▶ [What to do]
(A) Answer these questions about the Everyday Democracy interview, each on its own line:
(i) What was Everyday Democracy originally founded as?
(ii) Since what year has Everyday Democracy worked with communities?
(iii) According to Sarah Campbell, what would creating these kinds of communities across the country make the national democracy?
(B) Write out the part of the Everyday Democracy interview starting at "Betsy Rosenbluth: Tell" and ending at "to everyday people.", switching "public leaders" to "local officials" wherever it appears.

▶ [Source passage]

Sarah Campbell is Senior Program Director at Everyday Democracy, where she helps diverse groups of people work together to find common solutions to problems in their communities. She has worked with dialogue-to-change programs since the early 1990s and is particularly interested in issues related to multiculturalism, youth and education. Originally founded as the Study Circles Resource Center, Everyday Democracy has worked with more than 600 communities since 1989.
Betsy Rosenbluth: Tell us about your work at Everyday Democracy.
Sarah Campbell: We work with communities all over the country to help them use public dialogue and problem solving in a way that makes room for all kinds of people. Our vision is of local democracies where everyone has an opportunity to be heard equally and respectfully, and where people of different backgrounds and views routinely work together on public issues. Elected officials have an opportunity to hear from all kinds of people…and people work with public leaders to solve problems. We believe that creating these kinds of communities across the country would make our national democracy more robust, more connected to everyday people.

▶ [Material supplied]
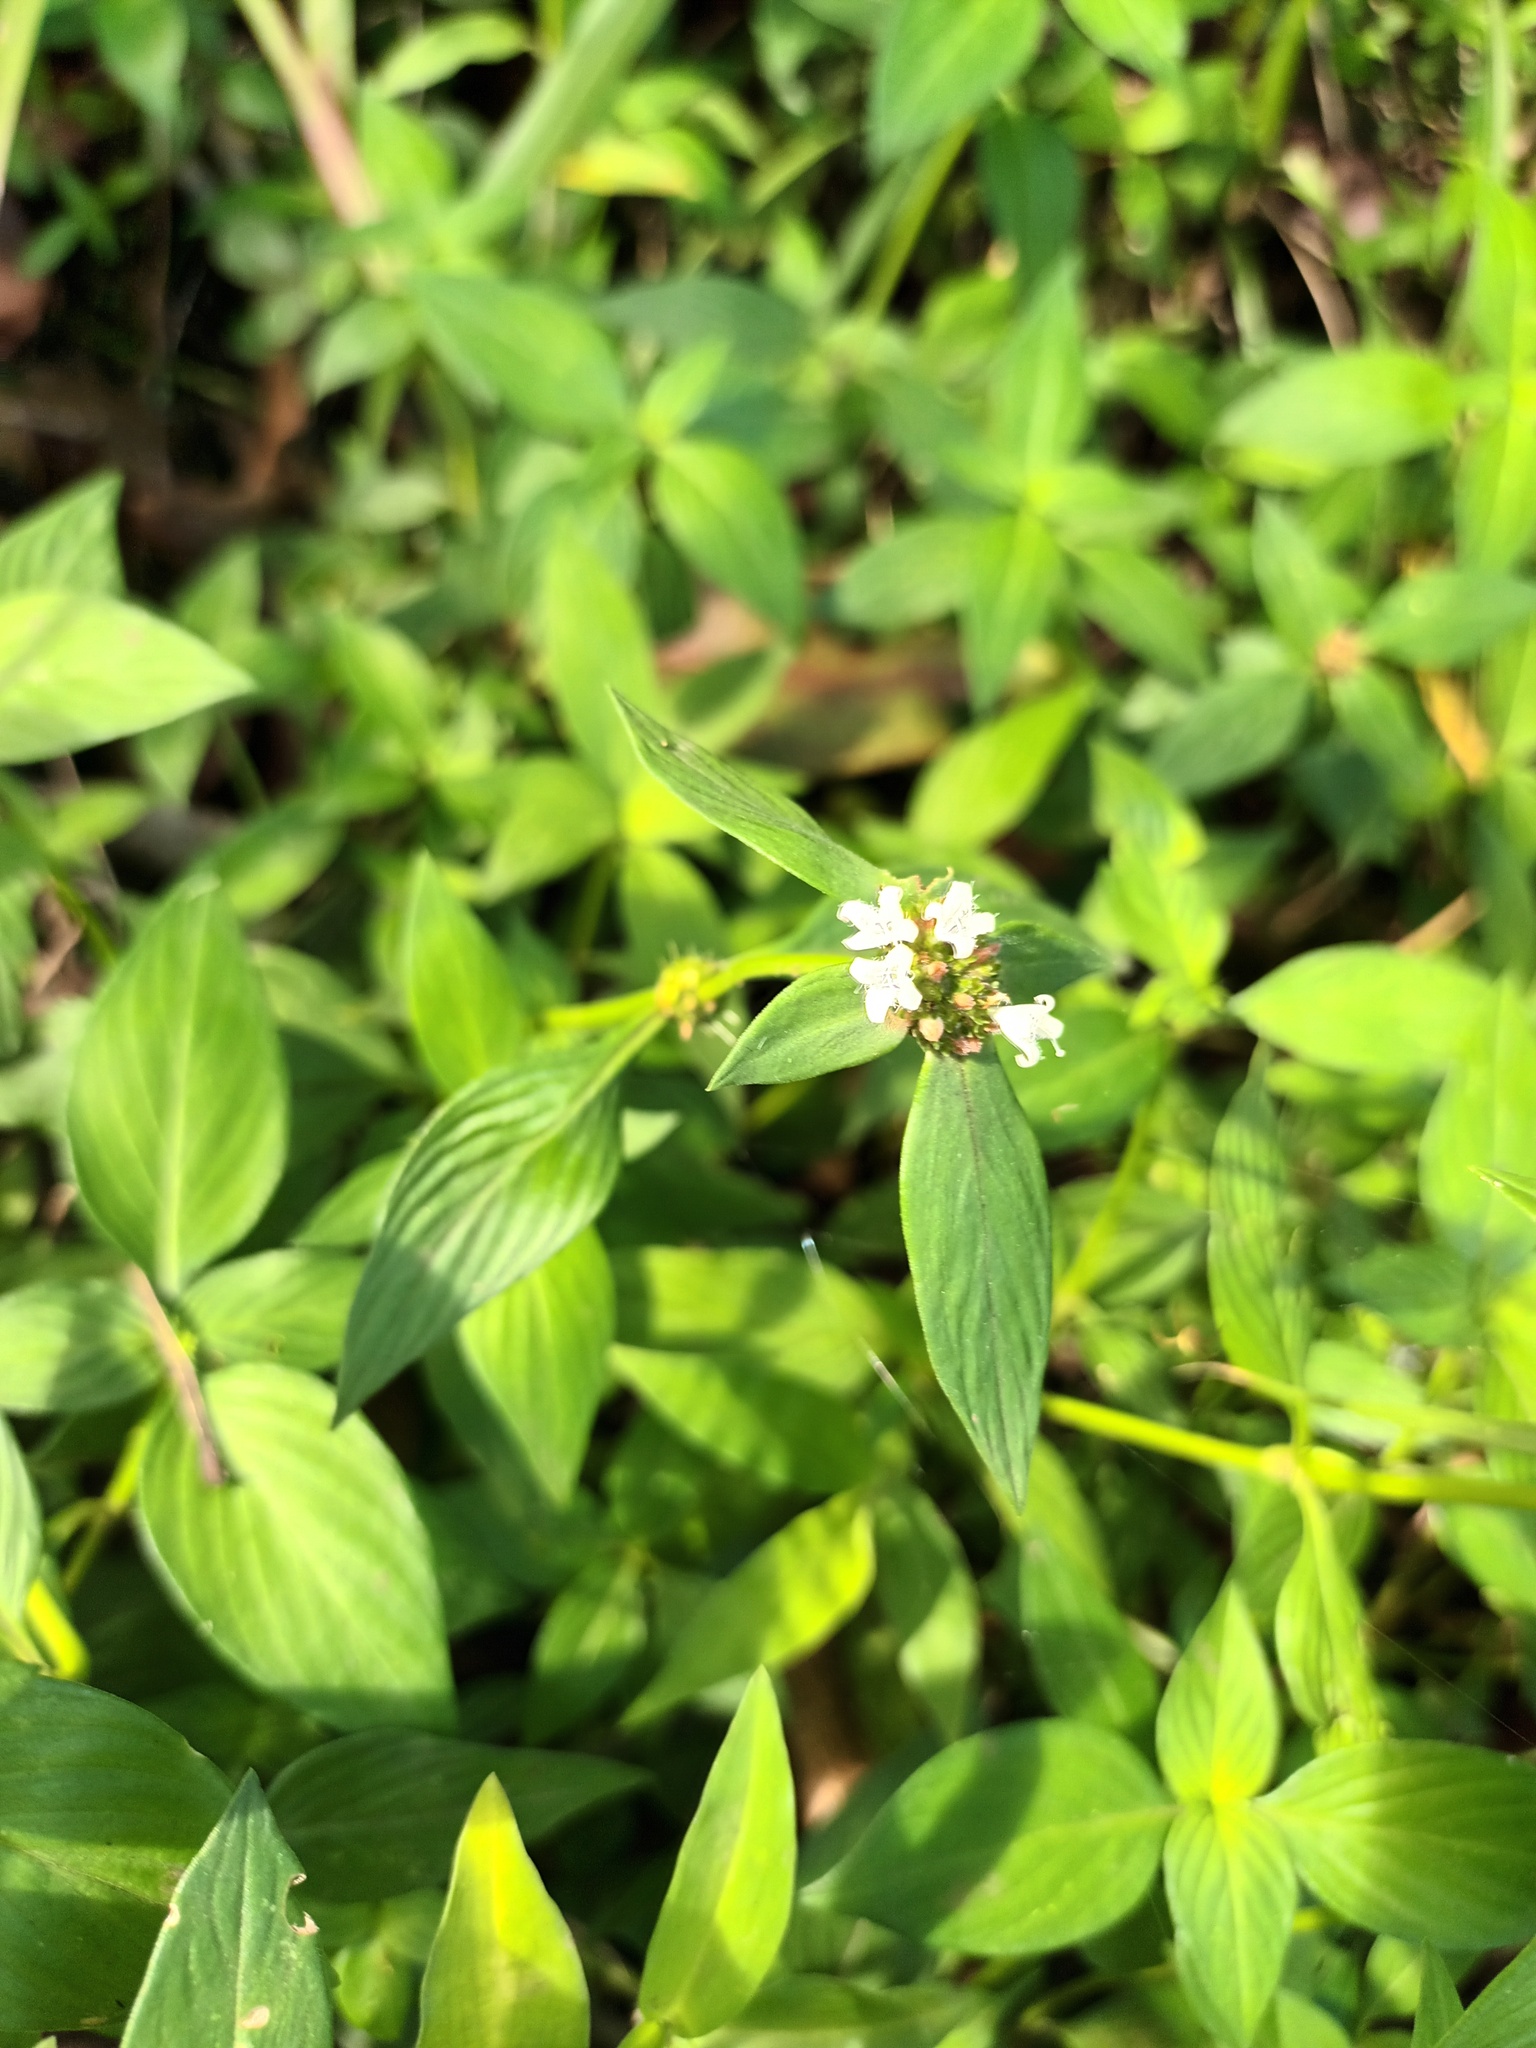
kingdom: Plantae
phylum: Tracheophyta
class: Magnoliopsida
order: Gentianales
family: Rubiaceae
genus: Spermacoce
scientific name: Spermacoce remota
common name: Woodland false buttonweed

--

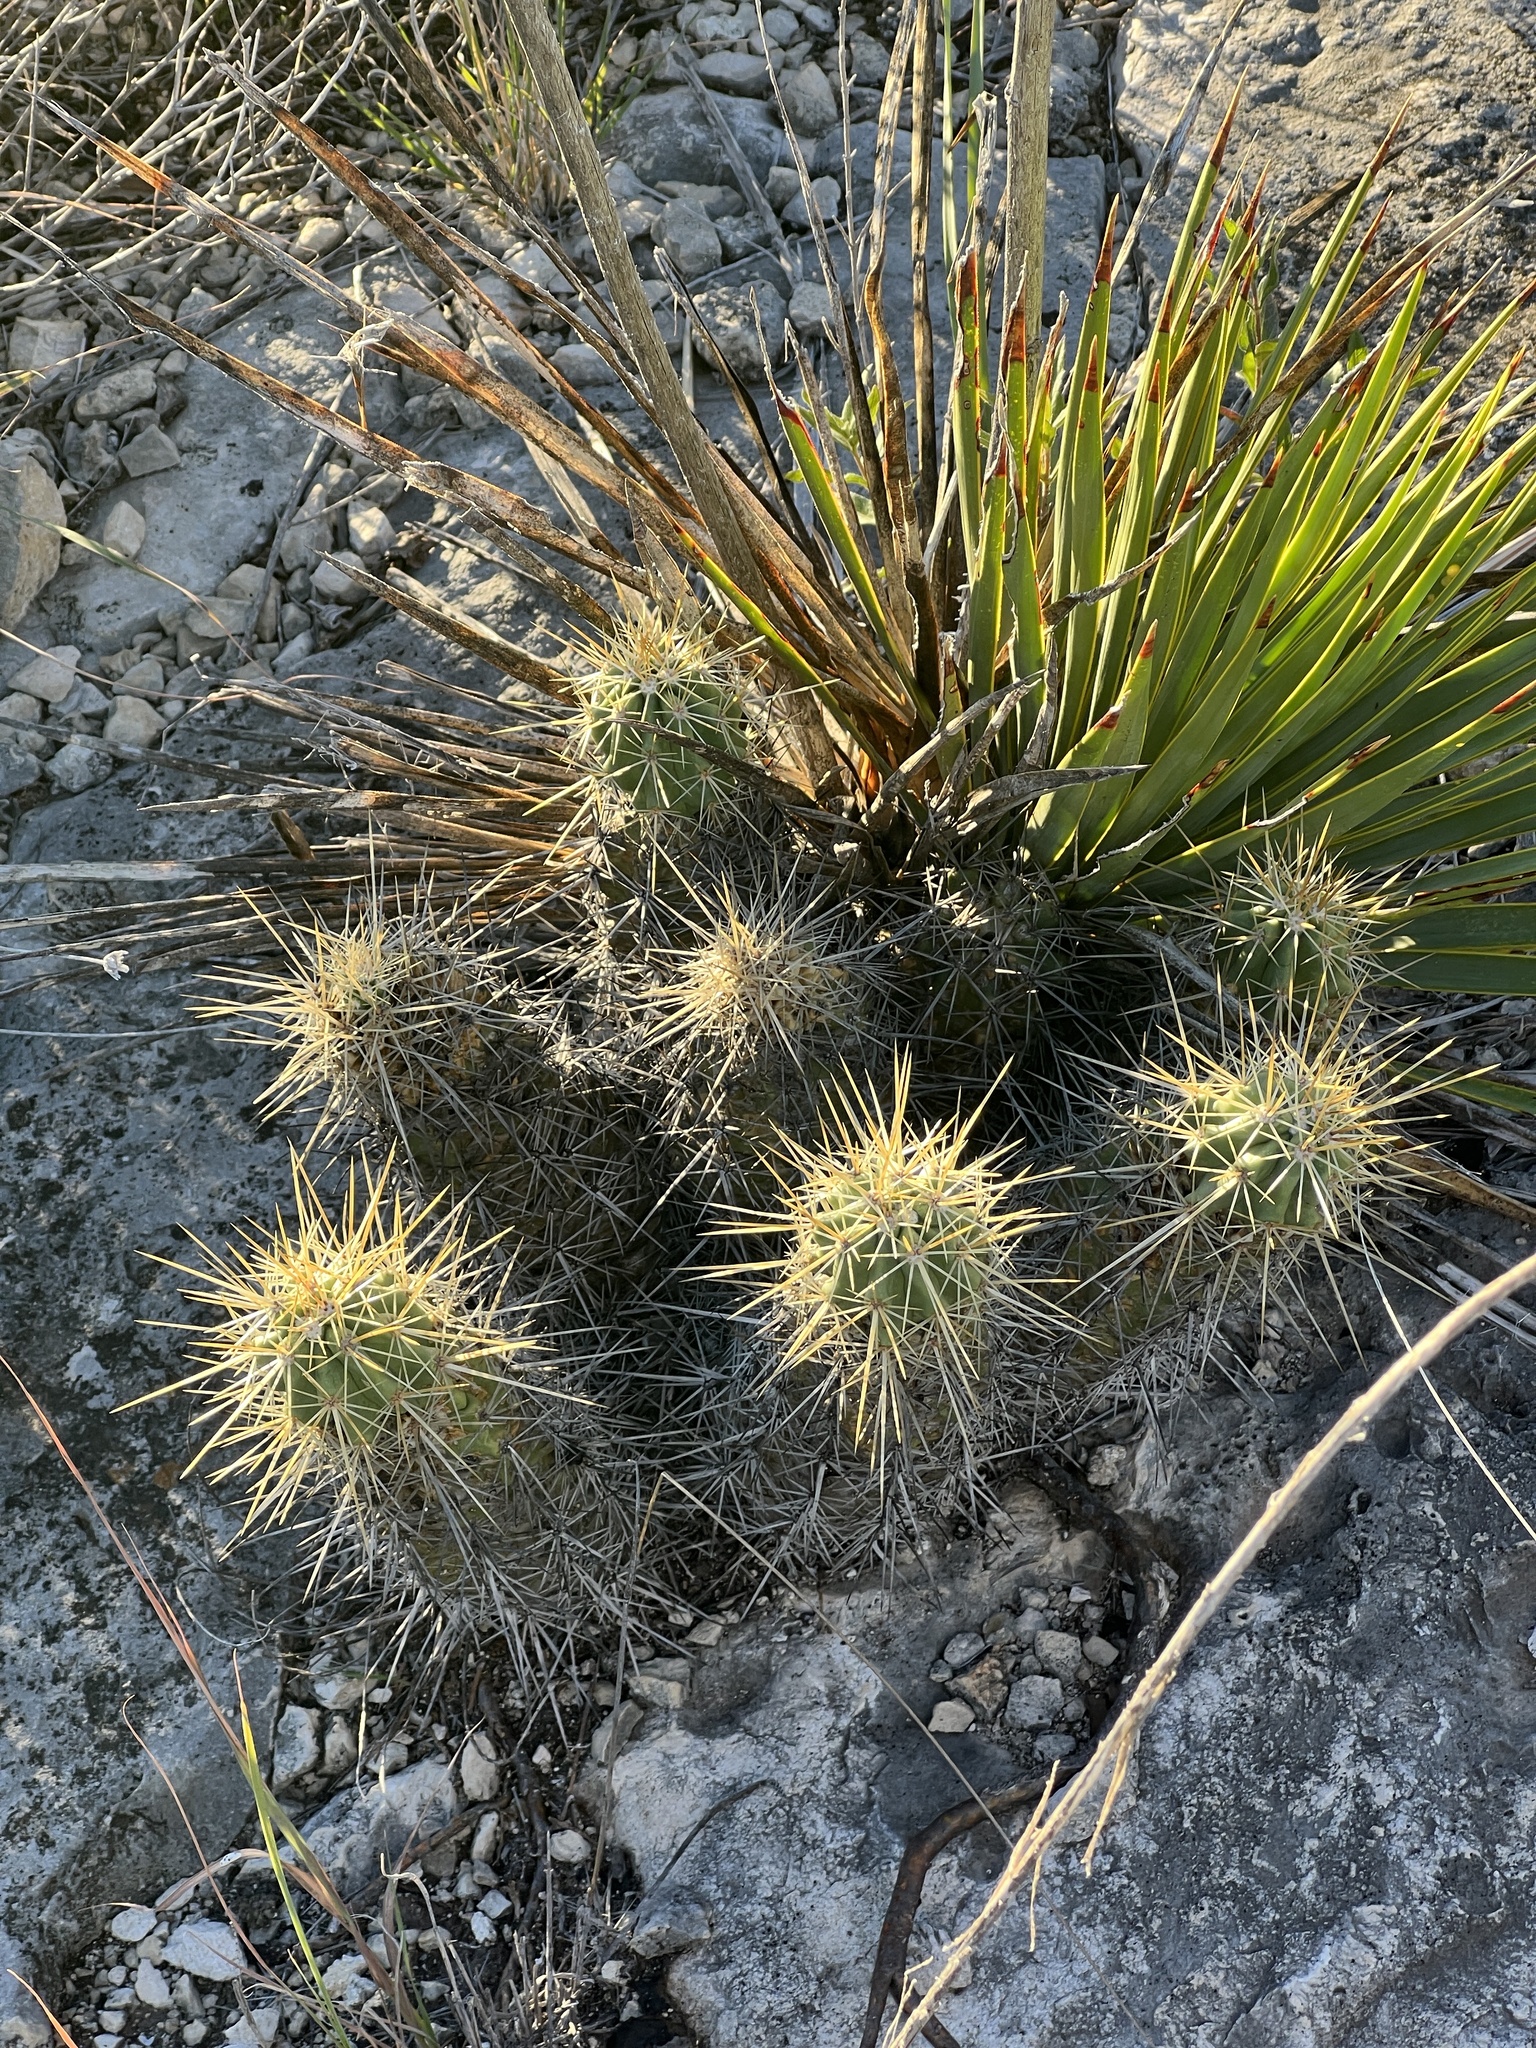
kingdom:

▶ [The results]
(A)
(i) The Study Circles Resource Center
(ii) 1989
(iii) More robust, more connected to everyday people

(B)
Betsy Rosenbluth: Tell us about your work at Everyday Democracy.
Sarah Campbell: We work with communities all over the country to help them use public dialogue and problem solving in a way that makes room for all kinds of people. Our vision is of local democracies where everyone has an opportunity to be heard equally and respectfully, and where people of different backgrounds and views routinely work together on public issues. Elected officials have an opportunity to hear from all kinds of people…and people work with local officials to solve problems. We believe that creating these kinds of communities across the country would make our national democracy more robust, more connected to everyday people.